Detach with love. Its easy to think about, hard to put in practice. The pull that people have over me still makes me angry. I want to tell them off. I want to yell and scream. GET A LIFE OF YOUR OWN! LEAVE ME ALONE! It’s not that I don’t want to be around them, but I want to get off of this auto pilot. I want the option of choice. Not from anyone else, but within me. Just because I’ve done things in the past doesn’t mean I have to do it today.

I was feeling very peaceful this morning. Very peaceful. Then just like an oven timer. DING! Auto pilot comes on. I get ansty and annoyed. My mind starts to race and my heart shuts down.

God gives us, gives me free will. He gives me the ability to walk my own way if I so desire. God hears our no and says OK. I wish you wouldn’t but its okay. I still love you and never will stop hoping you’ll say yes. People… definitely DON’T. Especially sick people. I definitely know who and what sick people do because I am one of them. Only a sick person would continiously do something for someone else that they don’t really don’t want to do. And I don’t even know what it is I WANT to do. That’s the saddest part.

Sigh. Surrender the feelings and the actions will come…

We Are Lovable

14 Jul

Even if the most important person in your world rejects you, you are still
real, and you are still okay.
–Codependent No More

Do you ever find yourself thinking: How could anyone possibly love me? For
many of us, this is a deeply ingrained belief that can become a
self-fulfilling prophecy.

Thinking we are unlovable can sabotage our relationships with co-workers,
friends, family members, and other loved ones. This belief can cause us to
choose, or stay in, relationships that are less than we deserve because we
don’t believe we deserve better. We may become desperate and cling as if a
particular person was our last chance at love. We may become defensive and
push people away. We may withdraw or constantly overreact.

While growing up, many of us did not receive the unconditional love we
deserved. Many of us were abandoned or neglected by important people in our
life.
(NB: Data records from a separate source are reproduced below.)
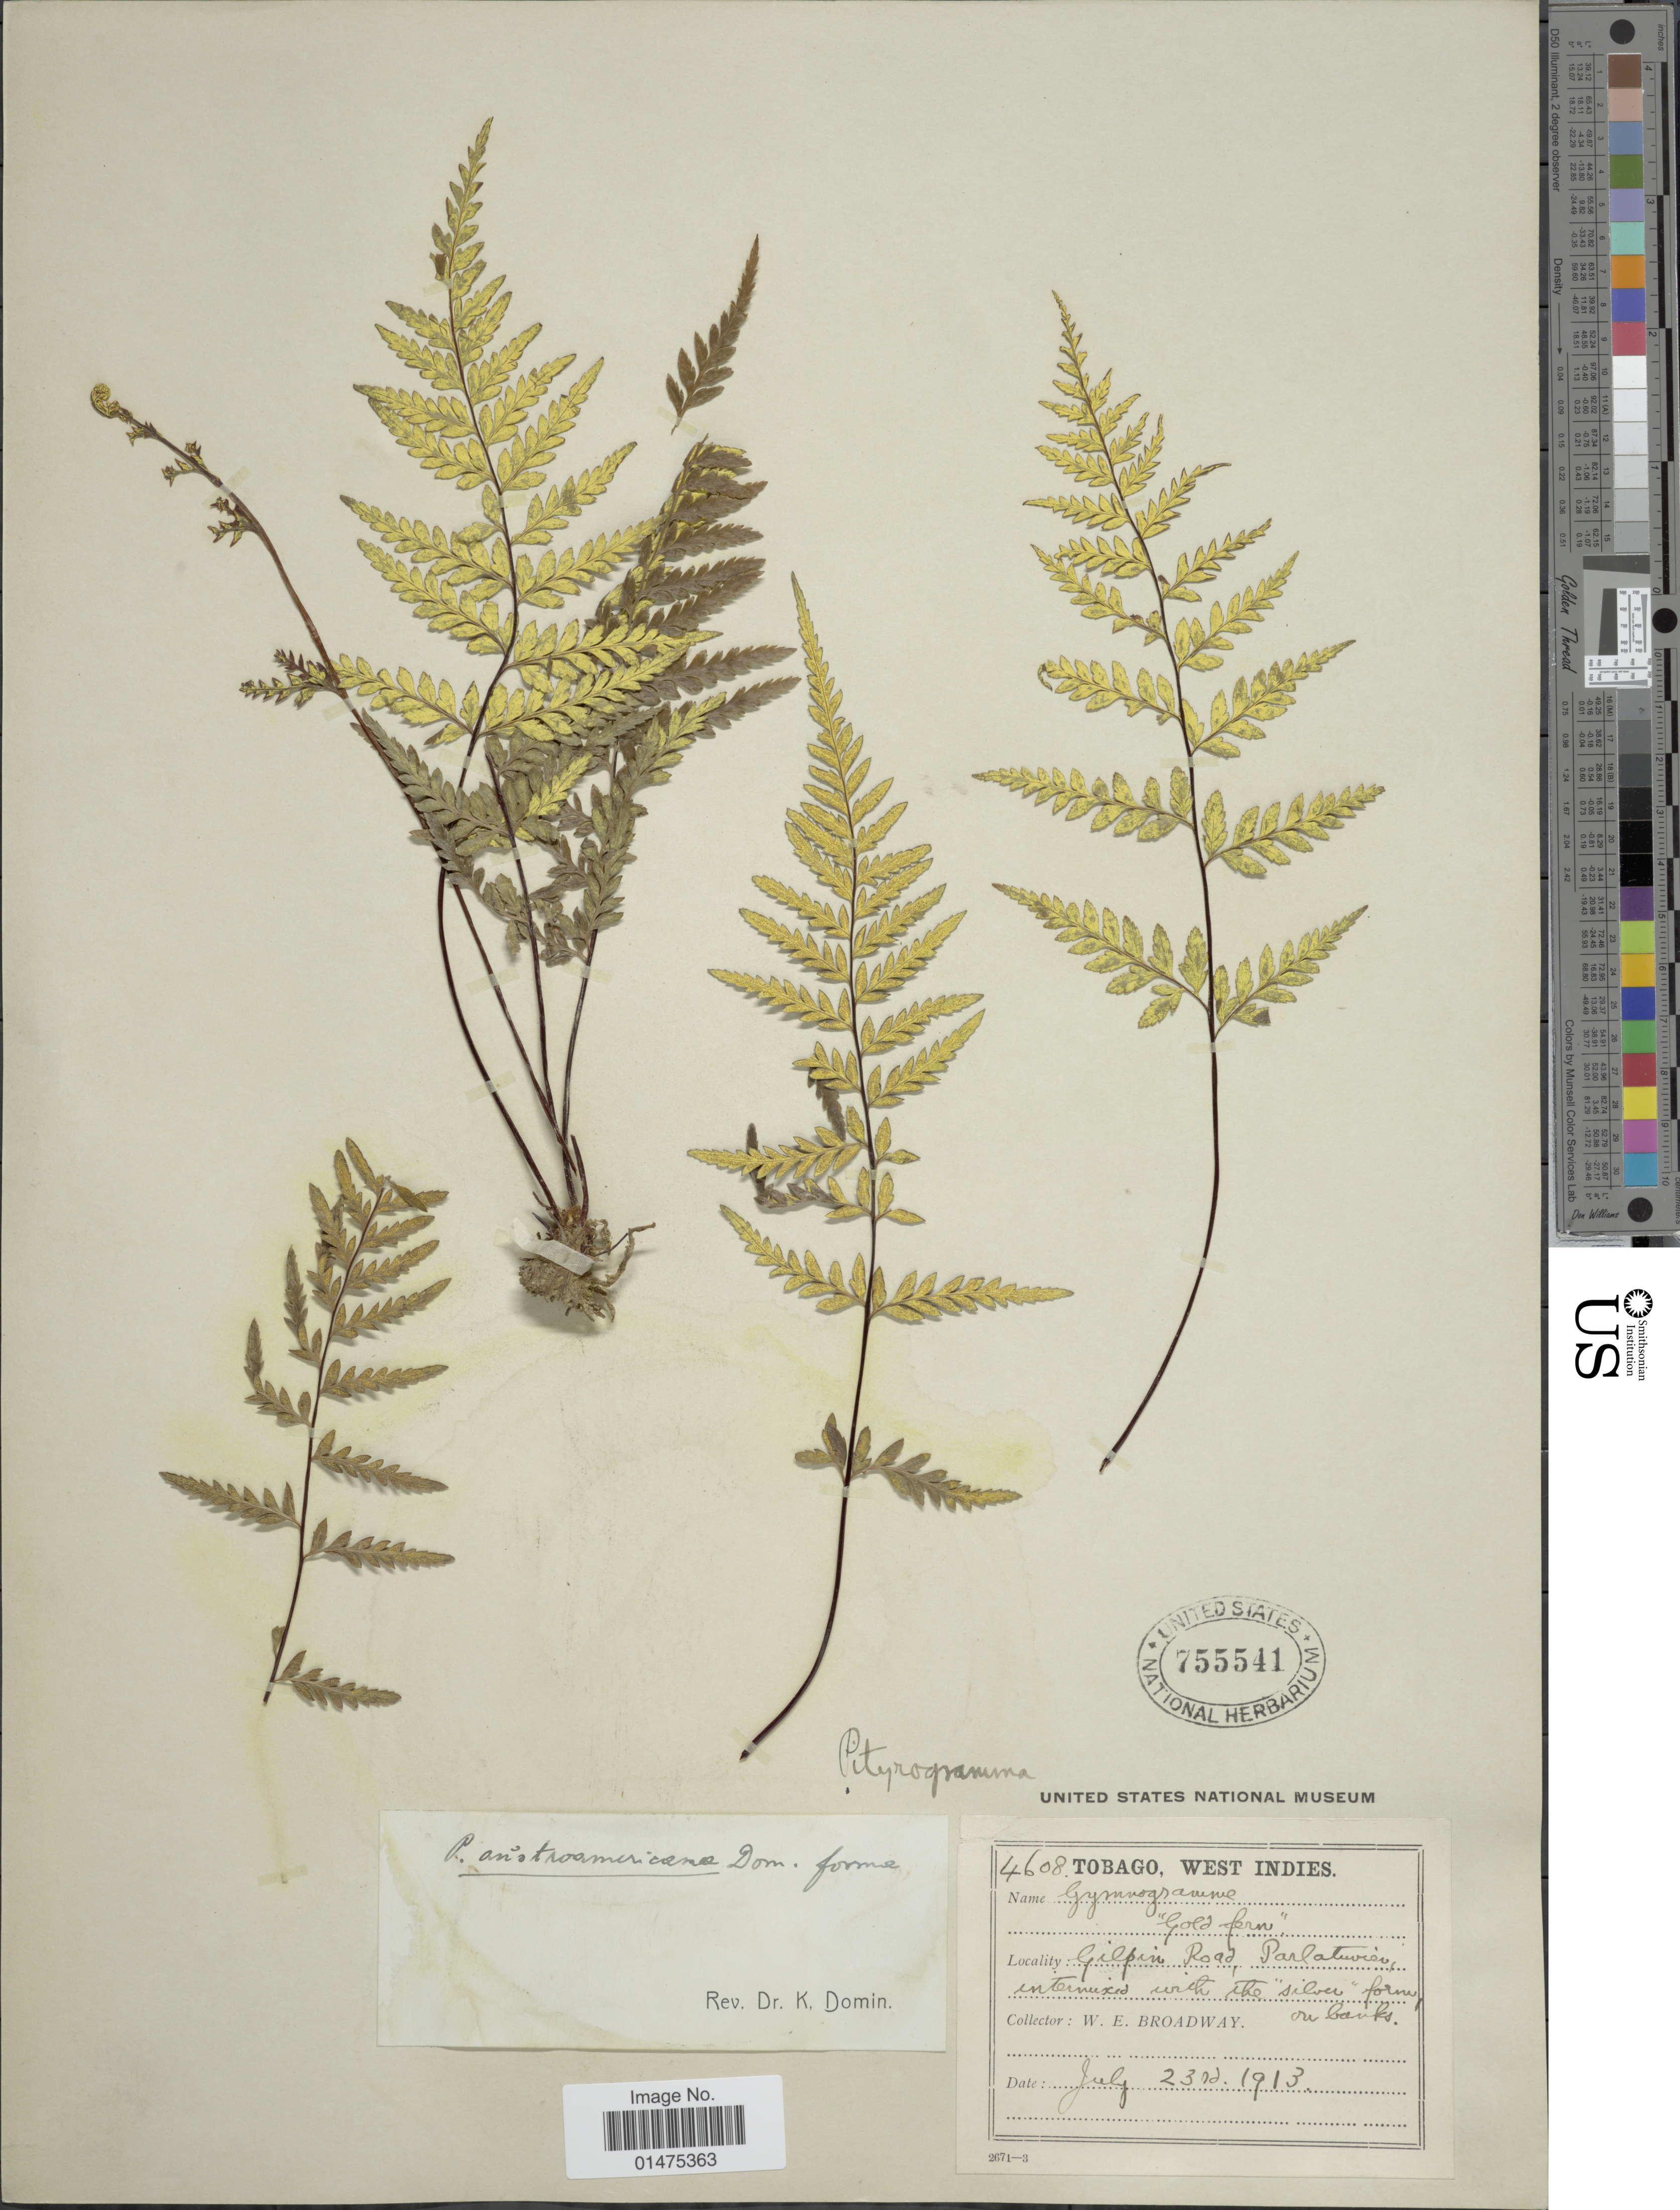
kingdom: Plantae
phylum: Tracheophyta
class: Polypodiopsida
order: Polypodiales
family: Pteridaceae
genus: Pityrogramma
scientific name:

We may have concluded that the reason we weren’t loved was because we
were unlovable. Blaming ourselves is an understandable reaction, but an
inappropriate one. If others couldn’t love us, or love us in ways that
worked, that’s not our fault. In recovery, we’re learning to separate
ourselves from the behavior of others. And we’re learning to take
responsibility for our healing, regardless of the people around us.

Just as we may have believed that we’re unlovable, we can become skilled at
practicing the belief that we are lovable. This new belief will improve the
quality of our relationships. It will improve our most important
relationship: our relationship with our self. We will be able to let others
love us and become open to the love and friendship we deserve.

Today, God, help me be aware of and release any self-defeating beliefs I
have about being unlovable. Help me begin, today, to tell myself that I am
lovable. Help me practice this belief until it gets into my core and
manifests itself in my relationships.